After Kubernetes restarts the Pod, the Pod clones the database in 1-2 minutes and restores the quorum.
StackLight¶
[43474] Custom Grafana dashboards are corrupted¶
Custom Grafana panels and dashboards may be corrupted after automatic migration of deprecated Angular-based plugins to the React-based ones. For details, see MOSK Deprecation Notes: Angular plugins in Grafana dashboards and the post-update step Back up custom Grafana dashboards in Container Cloud 2.28.4 update notes.
To work around the issue, manually adjust the affected dashboards to restore their custom appearance.
Container Cloud web UI¶
[50181] Failure to deploy a compact cluster¶
A compact MOSK cluster fails to be deployed through the Container Cloud web UI
due to inability to add any label to the control plane machines along with
inability to change dedicatedControlPlane: false
using the web UI.
To work around the issue, manually add the required labels using CLI. Once done, the cluster deployment resumes.

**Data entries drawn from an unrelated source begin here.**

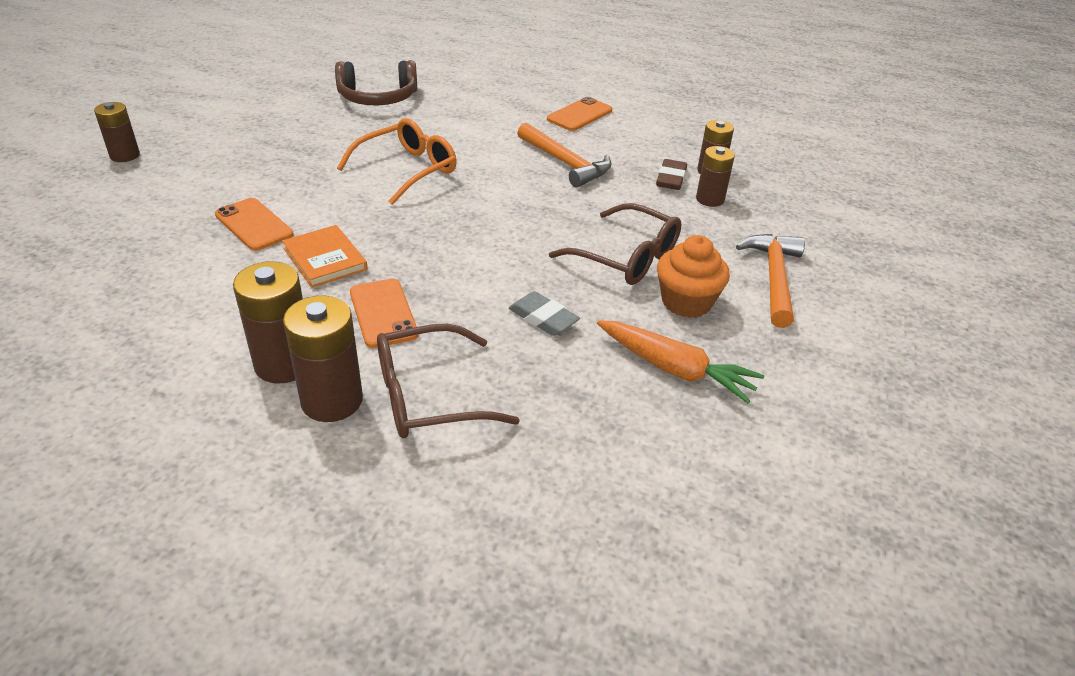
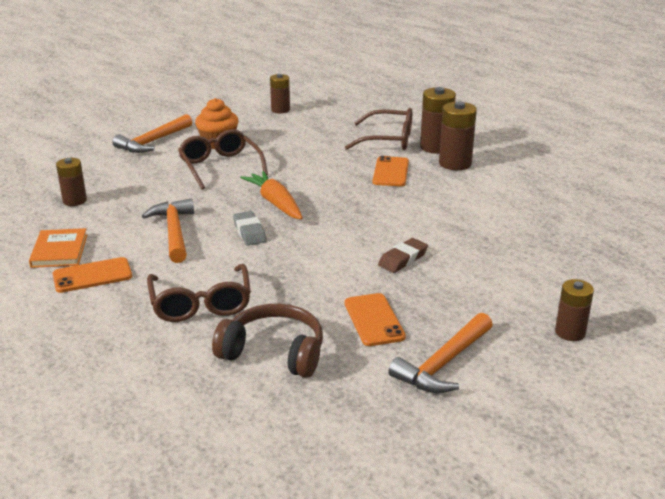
camera: 150 degrees left, 10 degrees down
orange phone [215,198,294,251] -> orange phone moved to [345,293,406,346]
orange book [282,225,368,288] -> orange book moved to [29,228,87,268]
orange glasses [337,118,457,205] -> none
grey eraser [509,291,580,336] -> grey eraser moved to [233,211,266,245]
orange carrot [597,320,764,403] -> orange carrot moved to [240,171,303,220]
brown eraser [656,159,687,190] -> brown eraser moved to [378,238,428,273]
brown battery [696,146,735,207] -> brown battery moved to [270,74,290,113]
none -> brown glasses [147,264,251,322]
none -> orange hammer [389,313,493,393]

[50168] Inability to use a new project right after creation¶
A newly created project does not display all available tabs in the Container
Cloud web UI and contains different access denied
errors during first five
minutes after creation.
To work around the issue, refresh the browser in five minutes after the project creation.
[50140] The Ceph Clusters tab does not display Ceph cluster details¶
The Clusters page for the bare metal provider does not display
information about the Ceph cluster in the Ceph Clusters tab and
contains access denied
errors.
To work around the issue, verify the Ceph cluster state through CLI. For details, see MOSK documentation: Ceph operations - Verify Ceph.